The limitation of the EIA outlook, as is the case with all of the agency’s assumptions, is that it is based on current technologies, policies, and regulations. Furthermore, the data that the agency is using to make the projections is incomplete. “There are still limits on data about the technologies used to meet the Phase 1 compliance standards,” wrote Stone and Lynes. “Consequently, it is difficult to estimate the energy outcomes that could be expected as medium- and heavy-duty trucks begin to comply with the new Phase 2 standards.

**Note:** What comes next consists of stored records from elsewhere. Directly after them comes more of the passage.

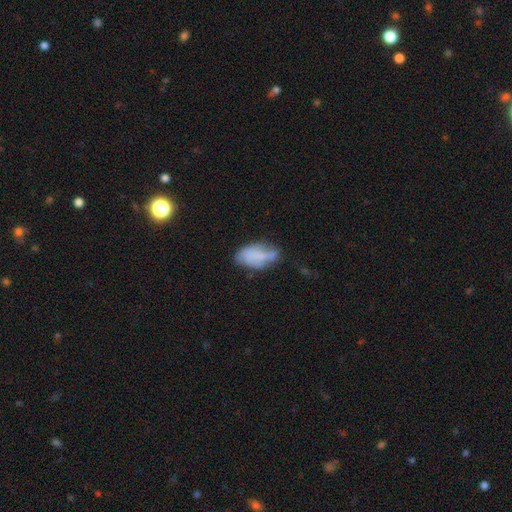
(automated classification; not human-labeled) smooth_or_featured: smooth (p=0.60) [alt: featured or disk p=0.31]
how_rounded: in between (p=0.91) [alt: cigar-shaped p=0.06]
merging: none (p=0.45) [alt: minor disturbance p=0.32]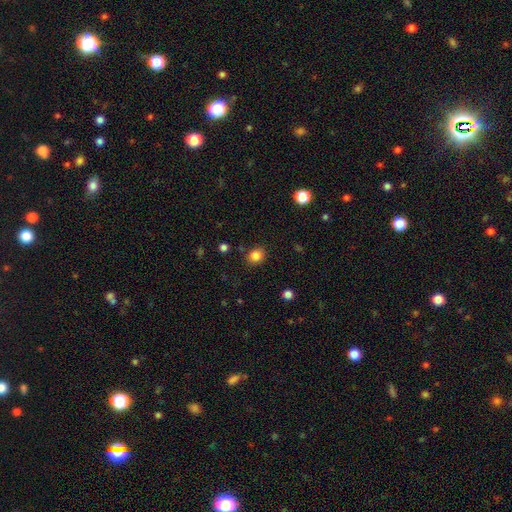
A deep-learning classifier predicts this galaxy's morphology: smooth 84%, star or artifact 12%, featured or disk 5%. Down the decision tree: how rounded — round (72%); merging — none (86%).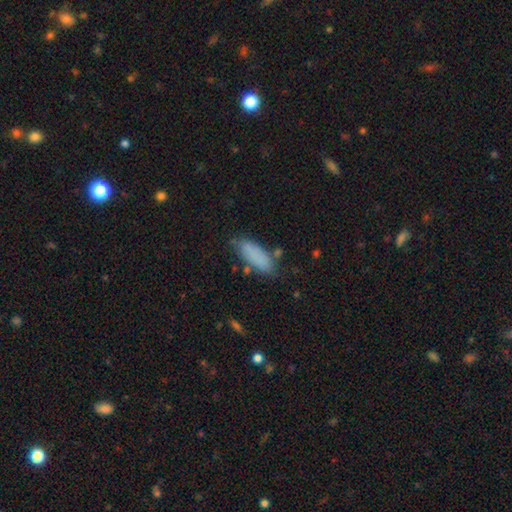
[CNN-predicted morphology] Overall: smooth (85%). How rounded: in between (67%; cigar-shaped 31%). Merging: none (72%).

Without better data, it is difficult to analyze the composition of the truck market at the level of diversity included in the proposed standards, or the efficiency and fuel economy metrics associated with each classification in the standards.”
Uncertainties in oil prices and economic growth cloud the EIA’s projections for both diesel and natural gas consumption in the trucking sector, but acceleration of new technological adoption or policy changes will likely play major roles too.
Besides limited data, there are a number of caveats to the outlook. Obviously, uncertainties in oil prices and economic growth cloud the EIA’s projections for both diesel and natural gas consumption in the trucking sector, but acceleration of new technological adoption or policy changes will likely play major roles too. Since they aren’t taken into consideration in either the reference case or the outlook that looks at the implementation of Phase 2, there could end up being a large disconnect from the EIA’s assumptions with what actually occurs, particularly if there is a large push for electrification and natural gas fueling infrastructure, or other government actions emerge that incentivize alternative vehicles.